Exercise aim:
Restate, word for word, each record that follows.

Data under study:

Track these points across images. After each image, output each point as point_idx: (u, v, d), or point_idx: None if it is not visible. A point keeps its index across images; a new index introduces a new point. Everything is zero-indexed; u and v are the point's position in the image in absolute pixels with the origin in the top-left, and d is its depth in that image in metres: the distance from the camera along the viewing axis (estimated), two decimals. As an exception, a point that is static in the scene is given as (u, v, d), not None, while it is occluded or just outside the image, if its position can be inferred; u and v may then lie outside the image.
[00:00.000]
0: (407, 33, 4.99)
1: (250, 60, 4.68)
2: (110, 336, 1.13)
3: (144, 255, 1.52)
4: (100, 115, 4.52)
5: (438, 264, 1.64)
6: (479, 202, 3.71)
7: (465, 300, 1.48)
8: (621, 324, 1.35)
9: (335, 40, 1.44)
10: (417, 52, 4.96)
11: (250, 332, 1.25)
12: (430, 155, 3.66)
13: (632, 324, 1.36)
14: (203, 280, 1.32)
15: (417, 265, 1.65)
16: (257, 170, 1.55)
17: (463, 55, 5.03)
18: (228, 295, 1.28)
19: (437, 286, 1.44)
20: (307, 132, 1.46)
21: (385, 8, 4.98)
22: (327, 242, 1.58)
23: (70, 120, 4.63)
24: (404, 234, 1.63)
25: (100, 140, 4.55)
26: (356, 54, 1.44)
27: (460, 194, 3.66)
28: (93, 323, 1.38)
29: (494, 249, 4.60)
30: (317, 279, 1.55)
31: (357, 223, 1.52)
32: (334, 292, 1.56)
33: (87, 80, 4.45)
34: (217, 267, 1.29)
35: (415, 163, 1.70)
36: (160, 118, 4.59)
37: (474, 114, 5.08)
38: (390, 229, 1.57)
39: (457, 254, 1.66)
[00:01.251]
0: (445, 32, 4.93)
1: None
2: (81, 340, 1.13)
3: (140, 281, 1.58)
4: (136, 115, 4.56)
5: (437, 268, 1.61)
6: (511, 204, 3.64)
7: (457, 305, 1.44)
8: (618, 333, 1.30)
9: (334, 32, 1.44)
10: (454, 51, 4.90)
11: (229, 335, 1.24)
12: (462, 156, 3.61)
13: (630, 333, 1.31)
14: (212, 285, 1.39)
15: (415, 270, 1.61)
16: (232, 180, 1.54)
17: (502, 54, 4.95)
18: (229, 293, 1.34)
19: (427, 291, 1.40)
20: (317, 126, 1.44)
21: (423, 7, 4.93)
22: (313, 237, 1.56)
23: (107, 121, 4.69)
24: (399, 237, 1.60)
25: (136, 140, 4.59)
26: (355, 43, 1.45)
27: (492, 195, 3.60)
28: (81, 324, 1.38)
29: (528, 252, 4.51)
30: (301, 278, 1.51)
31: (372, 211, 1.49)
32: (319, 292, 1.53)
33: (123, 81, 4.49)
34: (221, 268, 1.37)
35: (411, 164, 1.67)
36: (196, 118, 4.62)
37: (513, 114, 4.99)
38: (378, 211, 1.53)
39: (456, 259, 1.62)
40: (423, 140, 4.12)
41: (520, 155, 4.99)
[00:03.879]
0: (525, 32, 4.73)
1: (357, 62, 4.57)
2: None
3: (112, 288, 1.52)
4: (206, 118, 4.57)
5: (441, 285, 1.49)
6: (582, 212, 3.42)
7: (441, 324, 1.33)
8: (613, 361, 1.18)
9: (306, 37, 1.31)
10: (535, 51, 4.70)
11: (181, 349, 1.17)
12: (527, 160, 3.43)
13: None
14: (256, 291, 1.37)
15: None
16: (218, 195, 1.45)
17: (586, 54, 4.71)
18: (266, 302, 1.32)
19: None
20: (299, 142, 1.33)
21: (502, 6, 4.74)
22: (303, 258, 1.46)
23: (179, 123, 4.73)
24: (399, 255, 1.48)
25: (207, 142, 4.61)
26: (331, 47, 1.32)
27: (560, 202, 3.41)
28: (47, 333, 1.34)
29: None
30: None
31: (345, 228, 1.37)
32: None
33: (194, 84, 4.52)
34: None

Task response:
Track these points across images. After each image, output each point as point_idx: (u, v, d), or point_idx: None if it is not visible. A point keeps its index across images; a new index introduces a new point. Everything is zero-indexed; u and v are the point's position in the image in absolute pixels with the origin in the top-left, and d is its depth in that image in metres: the distance from the camera along the viewing axis (estimated), two decimals. As an exception, a point that is static in the scene is given as (u, v, d), not None, while it is occluded or just outside the image, if its position can be inferred; u and v may then lie outside the image.
[00:00.000]
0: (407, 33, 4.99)
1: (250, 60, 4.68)
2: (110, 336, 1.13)
3: (144, 255, 1.52)
4: (100, 115, 4.52)
5: (438, 264, 1.64)
6: (479, 202, 3.71)
7: (465, 300, 1.48)
8: (621, 324, 1.35)
9: (335, 40, 1.44)
10: (417, 52, 4.96)
11: (250, 332, 1.25)
12: (430, 155, 3.66)
13: (632, 324, 1.36)
14: (203, 280, 1.32)
15: (417, 265, 1.65)
16: (257, 170, 1.55)
17: (463, 55, 5.03)
18: (228, 295, 1.28)
19: (437, 286, 1.44)
20: (307, 132, 1.46)
21: (385, 8, 4.98)
22: (327, 242, 1.58)
23: (70, 120, 4.63)
24: (404, 234, 1.63)
25: (100, 140, 4.55)
26: (356, 54, 1.44)
27: (460, 194, 3.66)
28: (93, 323, 1.38)
29: (494, 249, 4.60)
30: (317, 279, 1.55)
31: (357, 223, 1.52)
32: (334, 292, 1.56)
33: (87, 80, 4.45)
34: (217, 267, 1.29)
35: (415, 163, 1.70)
36: (160, 118, 4.59)
37: (474, 114, 5.08)
38: (390, 229, 1.57)
39: (457, 254, 1.66)
[00:01.251]
0: (445, 32, 4.93)
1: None
2: (81, 340, 1.13)
3: (140, 281, 1.58)
4: (136, 115, 4.56)
5: (437, 268, 1.61)
6: (511, 204, 3.64)
7: (457, 305, 1.44)
8: (618, 333, 1.30)
9: (334, 32, 1.44)
10: (454, 51, 4.90)
11: (229, 335, 1.24)
12: (462, 156, 3.61)
13: (630, 333, 1.31)
14: (212, 285, 1.39)
15: (415, 270, 1.61)
16: (232, 180, 1.54)
17: (502, 54, 4.95)
18: (229, 293, 1.34)
19: (427, 291, 1.40)
20: (317, 126, 1.44)
21: (423, 7, 4.93)
22: (313, 237, 1.56)
23: (107, 121, 4.69)
24: (399, 237, 1.60)
25: (136, 140, 4.59)
26: (355, 43, 1.45)
27: (492, 195, 3.60)
28: (81, 324, 1.38)
29: (528, 252, 4.51)
30: (301, 278, 1.51)
31: (372, 211, 1.49)
32: (319, 292, 1.53)
33: (123, 81, 4.49)
34: (221, 268, 1.37)
35: (411, 164, 1.67)
36: (196, 118, 4.62)
37: (513, 114, 4.99)
38: (378, 211, 1.53)
39: (456, 259, 1.62)
40: (423, 140, 4.12)
41: (520, 155, 4.99)
[00:03.879]
0: (525, 32, 4.73)
1: (357, 62, 4.57)
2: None
3: (112, 288, 1.52)
4: (206, 118, 4.57)
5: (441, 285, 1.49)
6: (582, 212, 3.42)
7: (441, 324, 1.33)
8: (613, 361, 1.18)
9: (306, 37, 1.31)
10: (535, 51, 4.70)
11: (181, 349, 1.17)
12: (527, 160, 3.43)
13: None
14: (256, 291, 1.37)
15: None
16: (218, 195, 1.45)
17: (586, 54, 4.71)
18: (266, 302, 1.32)
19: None
20: (299, 142, 1.33)
21: (502, 6, 4.74)
22: (303, 258, 1.46)
23: (179, 123, 4.73)
24: (399, 255, 1.48)
25: (207, 142, 4.61)
26: (331, 47, 1.32)
27: (560, 202, 3.41)
28: (47, 333, 1.34)
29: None
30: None
31: (345, 228, 1.37)
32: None
33: (194, 84, 4.52)
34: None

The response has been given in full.